We also used Otto Blockly online (they also have standalone version for Windows) and it makes things even easier specially for children, so I recommend it, if you are more of a beginner, this becomes easier because they already have the actions set as blocks that you just drag,drop and then upload the code. The number of sequences is endless that you can do and you can expand your robot possibilities with more sensors and actuators.
Next we want to do is to get a bluetooth module to add and be able to remote control Otto from their mobile App and for sure join their awesome Otto Builder community. It has lots of cool remixes of robots that inspire us to make new custom designs.
If you are looking for a robot to build at home or as a project to get into STEM, Otto DIY is a perfect place to start.
Poorly planned and implemented. Legs and feet are extremely loose, so calibration is actually a moot point. Minimal directions provided, and those are inadequate. Online help is useless, as they have upgraded the controller board. Very unhappy with this, and will probably never order from SparkFun again. This is not the first issue I have had with their indiscretions.
Good thing I am resourceful and have underlying knowledge to rely on otherwise getting this project built and operational out of the box would have proved frustrating. One servo was inoperable out of the box. Good thing I had others on hand. Once built, calibrated and tested the bot seems to accept existing sketches and blocks from the IDE and blackly compiler/loaders. Hope my grandson likes it
This review is nothing against Sparkfun and nothing against the Otto program. I thiink highly of both organizations and this review is my opinion of the Builder kit which seems to be packaged in China and shipped as a whole to various distributors. I bought one of these last year (the maker kit) and printed my own robot and assembled it. Things went ok, there was some tweaking to do but nothing unexpected.
I then recommended these for a summer camp I was helping with and we purchased the Builder kit (they come with all the printed parts as well). We purchase a few extra just in case and I was glad I did. A few were missing the jumper wires, not a huge deal breaker for us, we had extra female to female jumpers but you can't expect most people to just have them laying around.
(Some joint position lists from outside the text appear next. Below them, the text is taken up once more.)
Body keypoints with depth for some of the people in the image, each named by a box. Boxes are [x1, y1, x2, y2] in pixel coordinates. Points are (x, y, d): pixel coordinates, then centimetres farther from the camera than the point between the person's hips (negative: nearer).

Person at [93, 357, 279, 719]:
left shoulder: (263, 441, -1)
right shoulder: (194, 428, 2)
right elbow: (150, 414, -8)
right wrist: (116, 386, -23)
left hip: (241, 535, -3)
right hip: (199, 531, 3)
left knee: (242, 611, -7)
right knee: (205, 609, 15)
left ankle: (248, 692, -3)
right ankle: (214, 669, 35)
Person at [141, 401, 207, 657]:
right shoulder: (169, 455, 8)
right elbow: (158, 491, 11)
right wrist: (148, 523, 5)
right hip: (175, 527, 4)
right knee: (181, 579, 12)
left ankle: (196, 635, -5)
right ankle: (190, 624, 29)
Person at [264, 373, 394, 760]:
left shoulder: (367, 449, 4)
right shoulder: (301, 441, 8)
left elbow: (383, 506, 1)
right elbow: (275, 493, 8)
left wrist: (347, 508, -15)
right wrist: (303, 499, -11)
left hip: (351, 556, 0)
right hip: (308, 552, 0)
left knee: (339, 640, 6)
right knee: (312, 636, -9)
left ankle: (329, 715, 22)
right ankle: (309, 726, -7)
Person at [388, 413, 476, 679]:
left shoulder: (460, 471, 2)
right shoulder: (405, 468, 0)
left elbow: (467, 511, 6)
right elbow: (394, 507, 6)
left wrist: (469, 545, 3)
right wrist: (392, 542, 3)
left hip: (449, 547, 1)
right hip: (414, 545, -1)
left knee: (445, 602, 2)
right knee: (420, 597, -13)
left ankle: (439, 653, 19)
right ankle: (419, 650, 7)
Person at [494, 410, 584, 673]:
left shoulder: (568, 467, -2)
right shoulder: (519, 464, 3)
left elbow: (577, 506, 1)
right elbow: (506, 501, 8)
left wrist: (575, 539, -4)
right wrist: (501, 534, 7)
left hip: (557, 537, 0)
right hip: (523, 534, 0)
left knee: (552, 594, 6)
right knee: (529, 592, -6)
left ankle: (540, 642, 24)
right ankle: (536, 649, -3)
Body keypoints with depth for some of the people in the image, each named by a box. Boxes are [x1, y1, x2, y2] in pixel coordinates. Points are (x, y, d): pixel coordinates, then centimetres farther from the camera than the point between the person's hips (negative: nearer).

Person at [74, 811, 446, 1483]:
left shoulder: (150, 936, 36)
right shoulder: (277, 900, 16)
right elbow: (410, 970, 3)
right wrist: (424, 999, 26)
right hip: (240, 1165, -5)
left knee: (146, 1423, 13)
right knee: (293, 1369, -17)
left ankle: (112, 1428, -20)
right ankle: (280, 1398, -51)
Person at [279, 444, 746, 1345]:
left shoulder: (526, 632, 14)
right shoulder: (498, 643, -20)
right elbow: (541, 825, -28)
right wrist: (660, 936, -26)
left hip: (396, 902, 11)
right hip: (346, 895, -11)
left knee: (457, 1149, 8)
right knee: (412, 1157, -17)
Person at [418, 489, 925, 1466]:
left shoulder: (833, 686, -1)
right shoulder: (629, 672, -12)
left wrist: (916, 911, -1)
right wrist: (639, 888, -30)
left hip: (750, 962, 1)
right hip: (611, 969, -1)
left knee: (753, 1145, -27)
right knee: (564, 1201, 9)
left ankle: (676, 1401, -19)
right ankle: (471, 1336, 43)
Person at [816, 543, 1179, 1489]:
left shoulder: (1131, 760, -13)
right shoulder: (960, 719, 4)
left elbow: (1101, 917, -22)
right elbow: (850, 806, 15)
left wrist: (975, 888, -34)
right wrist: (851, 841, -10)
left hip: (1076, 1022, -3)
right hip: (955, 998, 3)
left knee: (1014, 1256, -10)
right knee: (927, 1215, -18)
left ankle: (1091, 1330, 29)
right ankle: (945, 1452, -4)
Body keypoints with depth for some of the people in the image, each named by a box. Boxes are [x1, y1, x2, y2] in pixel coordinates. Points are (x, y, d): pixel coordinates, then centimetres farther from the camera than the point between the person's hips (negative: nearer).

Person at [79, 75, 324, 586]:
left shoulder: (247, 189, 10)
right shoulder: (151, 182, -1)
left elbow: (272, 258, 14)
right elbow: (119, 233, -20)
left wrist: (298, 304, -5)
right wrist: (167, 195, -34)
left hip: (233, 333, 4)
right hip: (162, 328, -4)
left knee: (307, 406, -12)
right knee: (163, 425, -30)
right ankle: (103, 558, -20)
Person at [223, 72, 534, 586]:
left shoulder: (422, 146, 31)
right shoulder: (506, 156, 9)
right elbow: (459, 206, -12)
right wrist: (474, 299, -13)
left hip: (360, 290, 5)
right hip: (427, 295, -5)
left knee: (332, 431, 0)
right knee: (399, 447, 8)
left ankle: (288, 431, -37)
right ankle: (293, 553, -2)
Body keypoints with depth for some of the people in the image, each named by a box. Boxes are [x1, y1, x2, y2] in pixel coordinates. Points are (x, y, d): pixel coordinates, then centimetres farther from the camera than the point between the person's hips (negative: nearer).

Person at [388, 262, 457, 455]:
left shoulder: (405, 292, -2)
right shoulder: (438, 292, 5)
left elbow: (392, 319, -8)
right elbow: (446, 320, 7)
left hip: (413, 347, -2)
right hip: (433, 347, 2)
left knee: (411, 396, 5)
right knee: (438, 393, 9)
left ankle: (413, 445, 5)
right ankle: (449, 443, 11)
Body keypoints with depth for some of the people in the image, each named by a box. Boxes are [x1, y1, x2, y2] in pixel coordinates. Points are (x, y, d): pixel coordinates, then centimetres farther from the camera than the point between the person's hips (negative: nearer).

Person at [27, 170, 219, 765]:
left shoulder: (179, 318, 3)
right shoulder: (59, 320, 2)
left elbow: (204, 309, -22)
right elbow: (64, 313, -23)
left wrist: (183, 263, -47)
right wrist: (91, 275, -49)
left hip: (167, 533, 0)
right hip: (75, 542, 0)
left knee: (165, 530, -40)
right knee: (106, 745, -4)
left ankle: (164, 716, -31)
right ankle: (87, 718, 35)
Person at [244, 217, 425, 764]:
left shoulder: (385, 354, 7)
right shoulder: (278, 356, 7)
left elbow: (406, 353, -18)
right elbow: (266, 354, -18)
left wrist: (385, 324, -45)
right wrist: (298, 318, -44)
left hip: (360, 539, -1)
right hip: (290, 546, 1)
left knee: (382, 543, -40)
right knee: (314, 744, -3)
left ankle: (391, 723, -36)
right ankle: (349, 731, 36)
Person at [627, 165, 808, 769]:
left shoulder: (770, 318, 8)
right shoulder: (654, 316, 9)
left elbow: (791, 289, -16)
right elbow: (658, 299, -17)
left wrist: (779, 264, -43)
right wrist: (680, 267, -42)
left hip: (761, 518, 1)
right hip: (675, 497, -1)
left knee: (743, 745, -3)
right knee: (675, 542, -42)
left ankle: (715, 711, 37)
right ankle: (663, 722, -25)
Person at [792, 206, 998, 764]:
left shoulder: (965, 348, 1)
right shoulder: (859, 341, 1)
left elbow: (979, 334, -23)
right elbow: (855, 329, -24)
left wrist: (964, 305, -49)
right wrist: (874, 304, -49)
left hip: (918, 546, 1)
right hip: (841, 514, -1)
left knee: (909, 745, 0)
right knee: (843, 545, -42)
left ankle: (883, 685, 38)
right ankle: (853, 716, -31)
A few had a bad servo, again, not a total deal breaker but we had extras on hand from previous Arduino lessons. The worst problem we ran into was 2 robots had a bad push button latching switch. In the Maker set, that wouldn't be a huge issue since you can pop it out and replace it but in these Builder sets, they evidently glued in the switch instead of using a servo horn to hold it in place. So for the two Ottos that had a bad switch, the entire base needed to be replaced and to make matters worse, you only realize the switch is bad at the last few steps of assembly so you need to disassemble the ENTIRE robot to replace the base. The kids were highly discouraged by then and I can't blame them.
I can't recommend these kits for class unless you are using steps to ensure each components works before assembling the robot and then even some of those components can't be easily replaced. We will probably be using the Maker kit or more likely another type of project entirely next summer.